I-STOP® is intended to be used as a pubo-urethral sling for the treatment of female urinary incontinence.

I-STOP is a sterile, single use kit consisting of knitted monofilament polypropylene, two to four stainless steel needles and two polycarbonate handles. The kit is designed to be used with any of the surgical approaches to position the sling.

The provided text describes a medical device called I-STOP, a surgical mesh intended for the treatment of female urinary incontinence. However, it does not contain specific acceptance criteria, reported device performance metrics in a quantifiable way, or details of a study that proves the device meets those criteria in the format requested.

The document is a 510(k) summary, which focuses on demonstrating substantial equivalence to predicate devices rather than proving specific performance against predefined acceptance criteria through clinical studies with quantitative outcomes.

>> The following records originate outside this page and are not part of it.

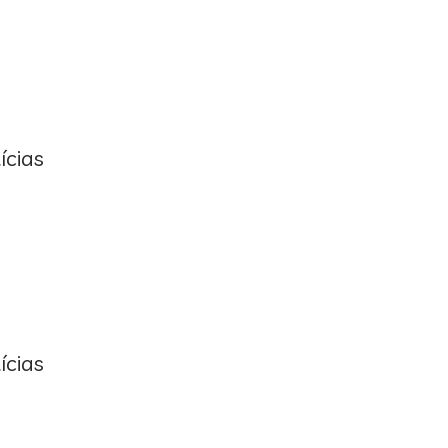
ícias
ícias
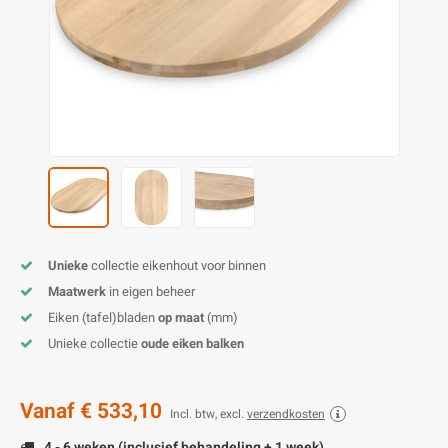
O
M
E
D
H
T
M
A
M
(
E
M
V
S
C
M
P
E
M
V
M
B
Unieke
collectie eikenhout voor binnen
Maatwerk
in eigen beheer
A
Eiken (tafel)bladen
op maat
(mm)
Unieke collectie
oude eiken balken
Vanaf
€ 533,10
Incl. btw, excl.
verzendkosten
4 - 6 weken (inclusief behandeling + 1 week)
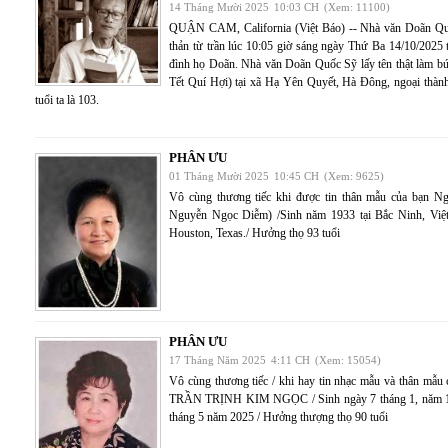
14 Tháng Mười 2025
10:03 CH
(Xem: 11100)
QUẬN CAM, California (Việt Báo) -- Nhà văn Doãn Quốc
thản từ trần lúc 10:05 giờ sáng ngày Thứ Ba 14/10/2025 t
đình họ Doãn. Nhà văn Doãn Quốc Sỹ lấy tên thật làm b
Tết Quí Hợi) tại xã Hạ Yên Quyết, Hà Đông, ngoại thành
tuổi ta là 103.
PHÂN ƯU
01 Tháng Mười 2025
10:45 CH
(Xem: 9625)
Vô cùng thương tiếc khi được tin thân mẫu của bạn 
Nguyễn Ngọc Diễm) /Sinh năm 1933 tại Bắc Ninh, Việ
Houston, Texas./ Hưởng thọ 93 tuổi
PHÂN ƯU
17 Tháng Năm 2025
4:11 CH
(Xem: 15054)
Vô cùng thương tiếc / khi hay tin nhạc mẫu và thân m
TRẦN TRỊNH KIM NGỌC / Sinh ngày 7 tháng 1, năm 193
tháng 5 năm 2025 / Hưởng thượng thọ 90 tuổi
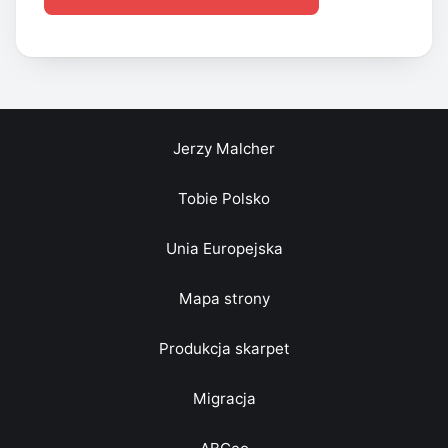
Jerzy Malcher
Tobie Polsko
Unia Europejska
Mapa strony
Produkcja skarpet
Migracja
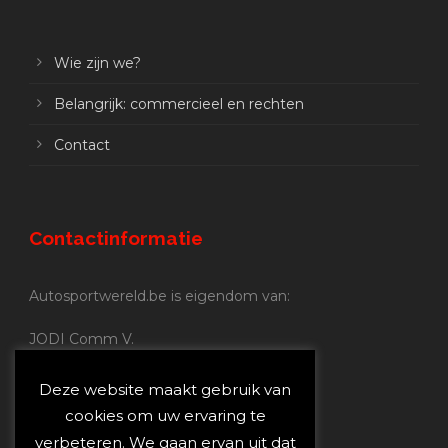
Wie zijn we?
Belangrijk: commercieel en rechten
Contact
Contactinformatie
Autosportwereld.be is eigendom van:
JODI Comm V.
BE 0.680.837.852
Nijverheidsstraat 70
Deze website maakt gebruik van
2160 Wommelgem
cookies om uw ervaring te
verbeteren. We gaan ervan uit dat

Here's a breakdown based on the information provided, highlighting what is missing:

1. Table of Acceptance Criteria and Reported Device Performance:

• Acceptance Criteria: Not explicitly stated in the document. For a medical device, these would typically involve specific quantifiable targets for safety and effectiveness (e.g., success rate, complication rates, tensile strength, erosion rates).
• Reported Device Performance: Not provided in a quantifiable manner. The summary mentions "Mechanical tests, biocompatibility tests in compliance with ISO 10993 and chemical tests" and "One multicenter retrospective study on a large population, published on Urology (January 2000) and one march and published soon." However, no specific results, success rates, or complication rates are reported from these studies to compare against acceptance criteria.

2. Sample Size Used for the Test Set and Data Provenance:

• Sample Size for Test Set: Not specified. The document mentions "one multicenter retrospective study on a large population." "Large population" is not a specific sample size.
• Data Provenance: "One multicenter retrospective study" is mentioned. The country of origin is not specified but the submitter is based in France. The study is explicitly stated to be retrospective.

3. Number of Experts Used to Establish Ground Truth and Qualifications:

• This information is not provided. The retrospective study mentioned would have involved patient outcomes as "ground truth," but details about expert involvement in establishing this are absent.

4. Adjudication Method for the Test Set:

• This information is not provided.

5. Multi-Reader Multi-Case (MRMC) Comparative Effectiveness Study:

• No MRMC study is mentioned. This device is a surgical implant, not an imaging or diagnostic AI-assisted device, so an MRMC study in the typical sense (comparing human readers with and without AI assistance for interpretation) would not be applicable.

6. Standalone (Algorithm Only) Performance:

• Not applicable. This is a physical surgical implant, not a software algorithm.

7. Type of Ground Truth Used:

• Based on the context of a retrospective clinical study for a surgical implant, the ground truth would typically be patient clinical outcomes (e.g., resolution of urinary incontinence, occurrence of complications) as observed and recorded in patient medical records over time.

8. Sample Size for the Training Set:

• Not applicable/provided. There is no mention of an algorithm or AI model requiring a training set. The clinical study described is for evaluating the implant's effectiveness in patients, not for training a model.

9. How the Ground Truth for the Training Set was Established:

• Not applicable.

In summary, the provided document is a regulatory submission demonstrating substantial equivalence for a physical medical device. It does not contain the detailed performance metrics, acceptance criteria, or specific study designs (like MRMC or AI training/testing details) that would be expected for a software-as-a-medical-device (SaMD) or an AI-enabled device. The "Summary of clinical tests" section is very brief and lacks quantitative results.